3712
Views

Wind-Powered Pumps Could Make Arctic Ice

Arctic
file photo

Published Feb 12, 2017 6:55 PM by The Maritime Executive

Physicist Professor Steven Desch from Arizona State University has come up with an idea for combatting Arctic ice loss. He is proposing the installation of 10 million wind-powered pumps over the Arctic ice cap. In winter, these would be used to pump water to the surface of the ice where it would freeze, thickening the cap.

Desch came up with the idea after feeling unhappy that the only scientific solution anyone was proposing to combat climate change was to radically reduce CO2 emissions, a near impossibility in a world filled with people and their machines, he says.

“We can’t put the world back the way it was,” Desch said, “so how can we at least work on fixing part of the problem?” 

Ice in the Arctic is melting faster in the summer and not building enough in the winter. This represents a strong positive feedback on climate because while ice reflects 90 percent of sunlight, the ocean absorbs 90 percent of sunlight, so the less ice there is, the more heat the planet absorbs. In addition, when Arctic permafrost ground melts, it releases methane, amplifying the greenhouse effect in the atmosphere just like CO2.

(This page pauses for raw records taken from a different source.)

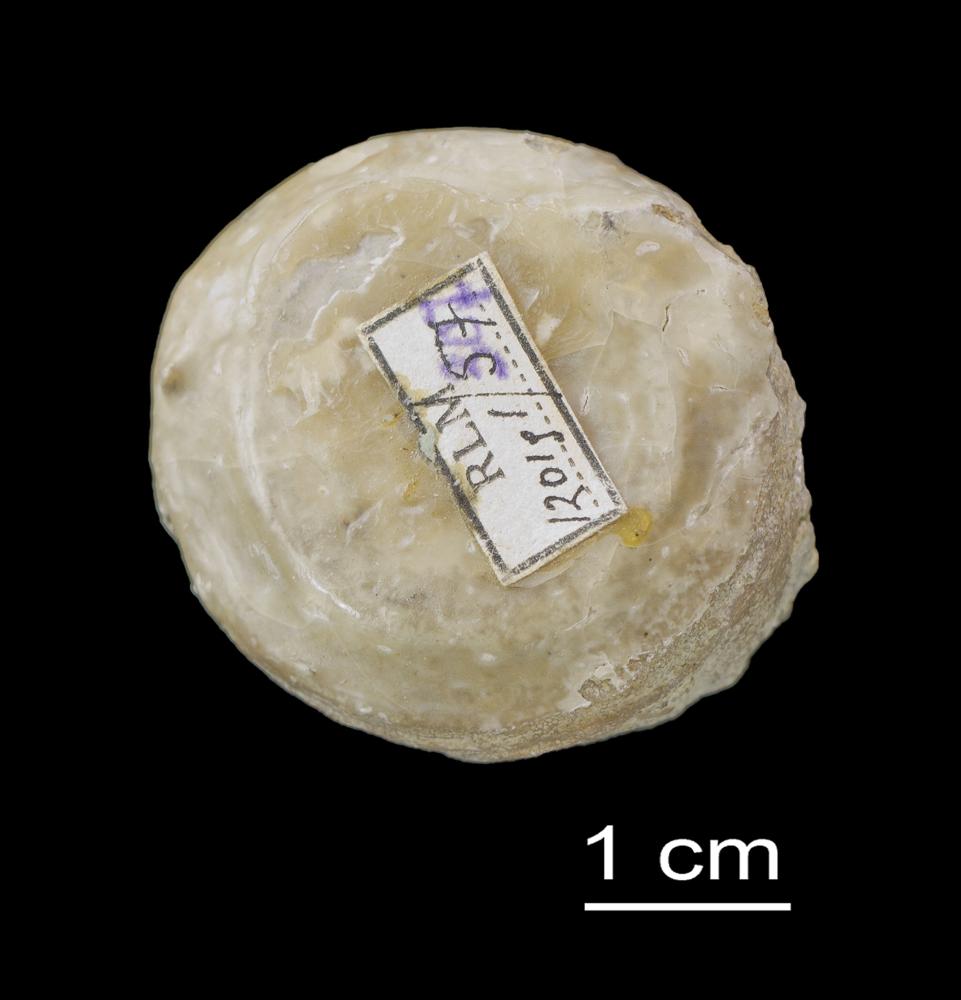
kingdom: Animalia
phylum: Bryozoa
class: Stenolaemata
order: Trepostomatida
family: Dianulitidae
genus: Dianulites
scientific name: Dianulites petropolitanus
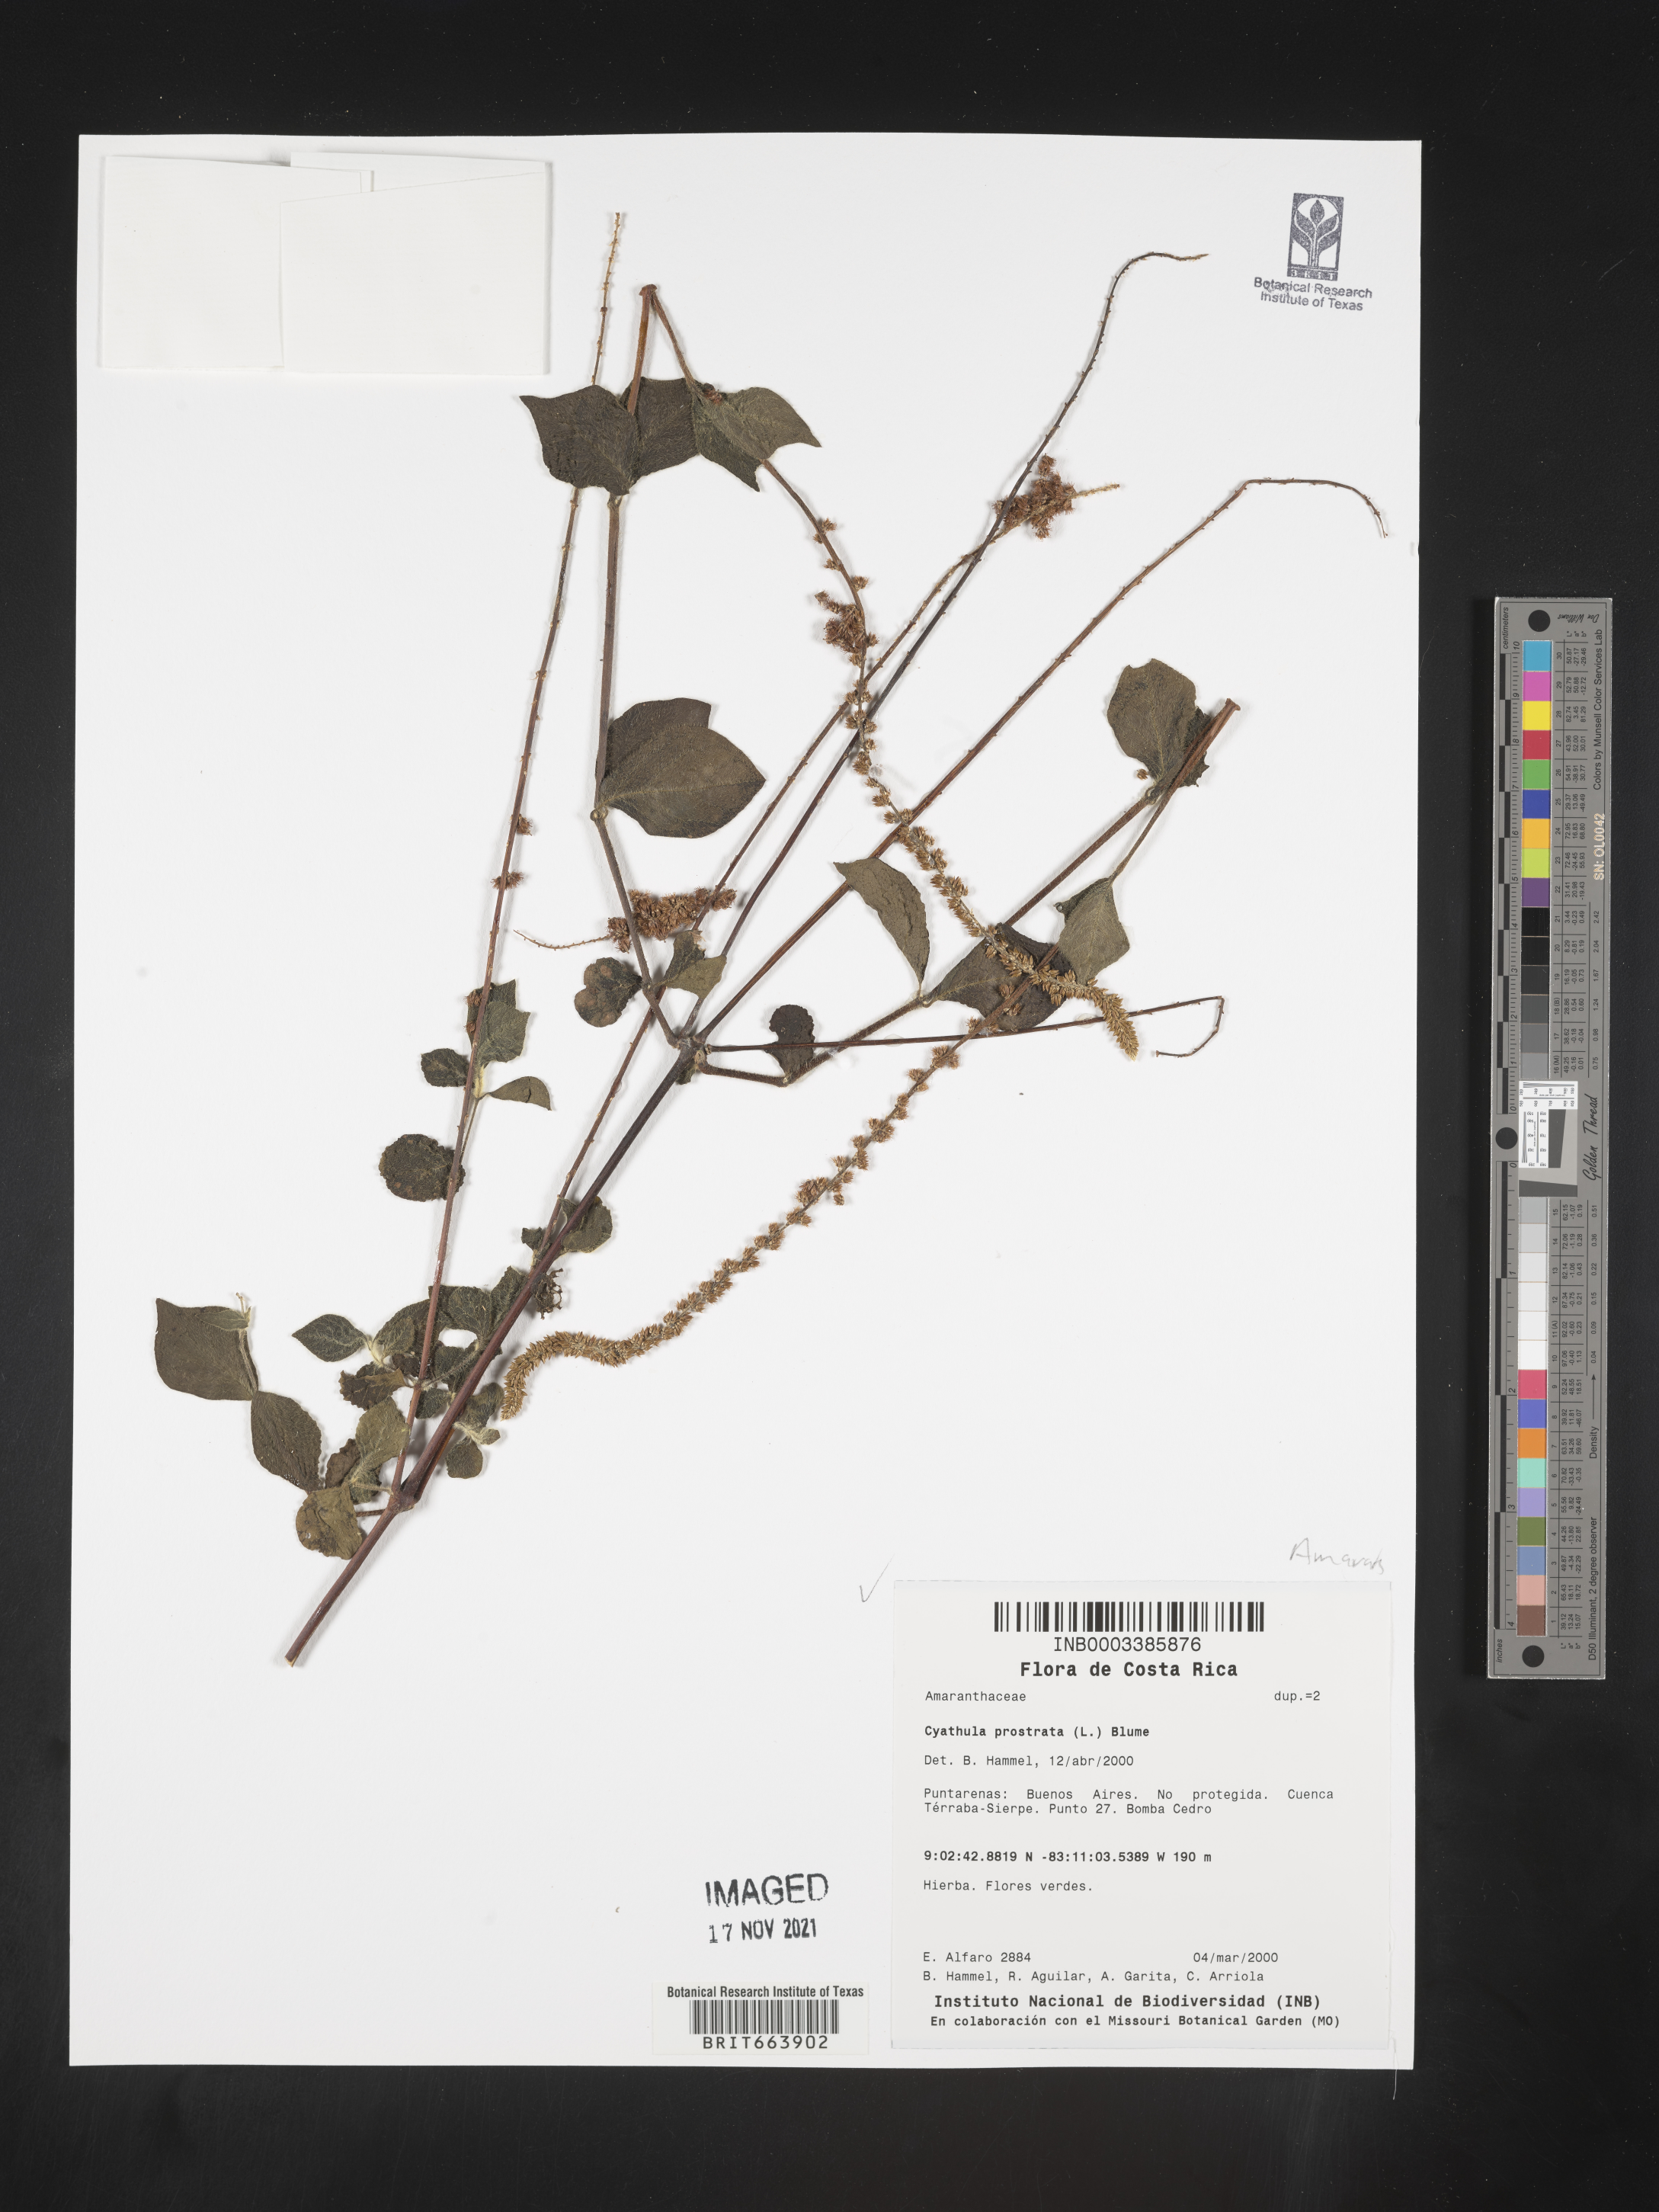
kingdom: Plantae
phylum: Tracheophyta
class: Magnoliopsida
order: Caryophyllales
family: Amaranthaceae
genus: Cyathula
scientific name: Cyathula
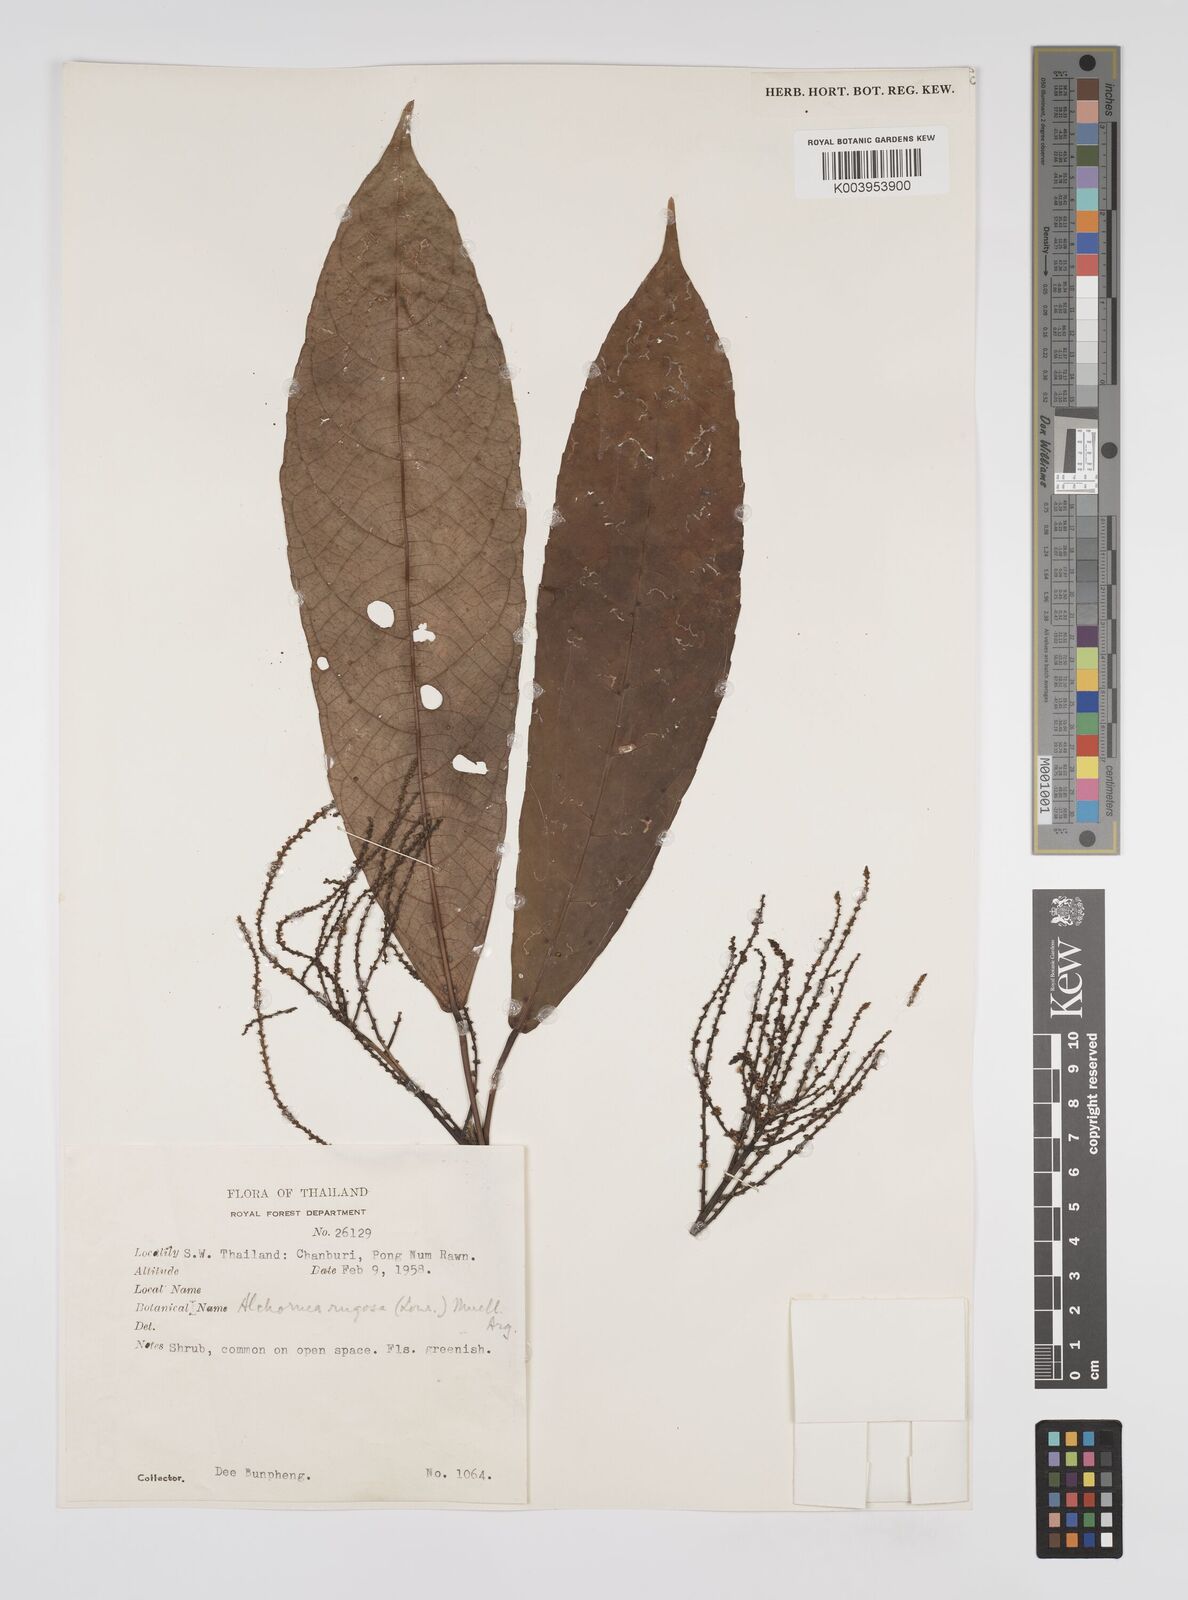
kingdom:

Leading climatologists estimate that the situation needs to change within 20 years or this sequence of less Arctic ice in the winter and more melting during hotter summers will lead to the Arctic Ocean being completely ice-free in summer as soon as 2030.

Arctic sea-ice extent (area covered at least 15 percent by sea ice) in September 2007 (white area). The red curve denotes the 1981-2010 average. Sea-ice extent in 2016 was the second lowest ever recorded. Image courtesy of the National Snow and Ice Data Center
 
“Ice-free summers are in our future,” Desch said. “We have to do something now, and we have to do it in the Arctic.”

Scientists and students in the University calculated that 1.4 meters of seawater pumped to the frigid surface during the long Arctic winter night would produce an additional one meter of ice in a single winter. 

The system they propose would involve a windmill pump on a buoy with a hose. The windmill would give power to the pump, the buoy would keep the device afloat in summer, and the force of the water from the hose would help distribute it around the windmill. 

Each windmill-powered pump could spread ice over about a 0.1 square kilometer (0.04 square mile) area in the Arctic. About 10 million windmills would be needed to cover a large enough area to be effective. At an estimated cost of $50,000 per windmill, implementation over 10 years would cost about $50 billion per year.

“The scale of climate change and associated problems is so large it paralyzes us into inaction,” Desch said. “But we can make real progress in the Arctic by putting people to work and using just a fraction of the industrial capacity that accidentally caused climate change in the first place.”

“Maybe trying to make more ice in the Arctic using windmills and pumps and hoses is a crazy idea,” Desch admitted, “but what’s really crazy is doing nothing while the Arctic melts.”

The next step the team proposes is to work with colleagues internationally to promote the idea of Artic ice management and apply these ideas to saving, and perhaps creating, more Arctic ice. They will then build prototypes of the windmill pump to see what would work in the real world. 

They also propose working on other ice-saving ideas like marine cloud brightening, essentially making fog and blocking sunlight, to stop the ice from melting in the summer.

“We hope to provoke discussion and action,” Desch said. “Whether we choose to be in or not, we’re in charge of the climate now, so let’s all do the best we can.”